_DESCRIPTION OF THE TASK_.
Go through the data and copy every line exactly, but not the images.
==============================
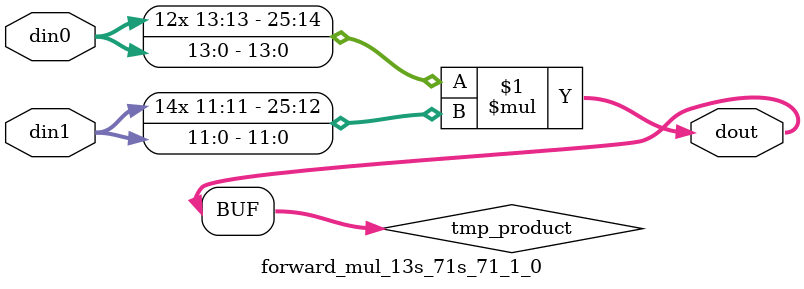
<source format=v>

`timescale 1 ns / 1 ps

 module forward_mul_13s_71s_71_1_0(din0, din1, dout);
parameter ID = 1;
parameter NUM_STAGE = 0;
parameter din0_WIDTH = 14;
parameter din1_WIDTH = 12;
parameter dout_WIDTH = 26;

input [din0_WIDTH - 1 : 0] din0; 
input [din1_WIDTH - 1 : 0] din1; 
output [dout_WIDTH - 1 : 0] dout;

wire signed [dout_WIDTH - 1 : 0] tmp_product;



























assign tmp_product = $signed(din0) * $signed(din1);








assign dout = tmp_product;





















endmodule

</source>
==============================
_SOLUTION_.
<source format=v>

`timescale 1 ns / 1 ps

 module forward_mul_13s_71s_71_1_0(din0, din1, dout);
parameter ID = 1;
parameter NUM_STAGE = 0;
parameter din0_WIDTH = 14;
parameter din1_WIDTH = 12;
parameter dout_WIDTH = 26;

input [din0_WIDTH - 1 : 0] din0; 
input [din1_WIDTH - 1 : 0] din1; 
output [dout_WIDTH - 1 : 0] dout;

wire signed [dout_WIDTH - 1 : 0] tmp_product;



























assign tmp_product = $signed(din0) * $signed(din1);








assign dout = tmp_product;





















endmodule

</source>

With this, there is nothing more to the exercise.